== Segment start ==
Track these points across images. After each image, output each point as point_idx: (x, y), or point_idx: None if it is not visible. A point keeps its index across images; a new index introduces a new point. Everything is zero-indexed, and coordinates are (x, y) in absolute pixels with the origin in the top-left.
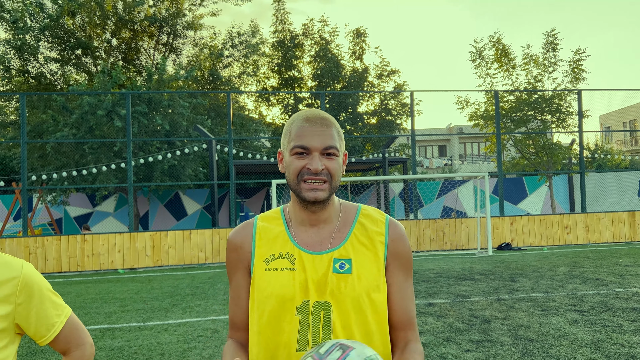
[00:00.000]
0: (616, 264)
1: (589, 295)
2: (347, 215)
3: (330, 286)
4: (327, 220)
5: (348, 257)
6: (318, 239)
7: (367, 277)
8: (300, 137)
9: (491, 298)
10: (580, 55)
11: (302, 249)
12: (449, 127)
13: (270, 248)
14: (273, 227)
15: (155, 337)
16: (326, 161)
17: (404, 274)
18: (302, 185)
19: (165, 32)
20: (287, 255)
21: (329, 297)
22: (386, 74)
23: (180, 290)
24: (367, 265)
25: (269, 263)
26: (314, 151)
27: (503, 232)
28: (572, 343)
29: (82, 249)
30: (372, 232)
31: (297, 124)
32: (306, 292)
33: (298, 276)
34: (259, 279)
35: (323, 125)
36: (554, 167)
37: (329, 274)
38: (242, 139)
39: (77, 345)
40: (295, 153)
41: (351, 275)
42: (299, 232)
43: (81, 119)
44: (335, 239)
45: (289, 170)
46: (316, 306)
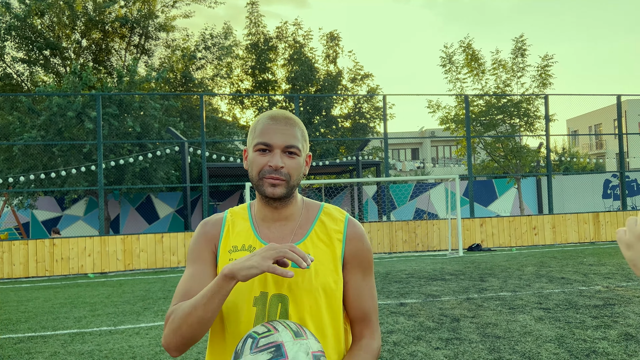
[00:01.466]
== Segment end ==
Task requirements.
Begin with the first line of the entries above and write out each line exactly, ending with the line containing "6: (318, 239)". Leave out pictures.

Solution.
Track these points across images. After each image, output each point as point_idx: (x, y), or point_idx: None if it is not visible. A point keeps its index across images; a new index introduces a new point. Everything is zero-indexed, and coordinates are (x, y) in absolute pixels with the origin in the top-left.
[00:00.000]
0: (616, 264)
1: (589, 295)
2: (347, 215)
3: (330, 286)
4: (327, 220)
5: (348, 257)
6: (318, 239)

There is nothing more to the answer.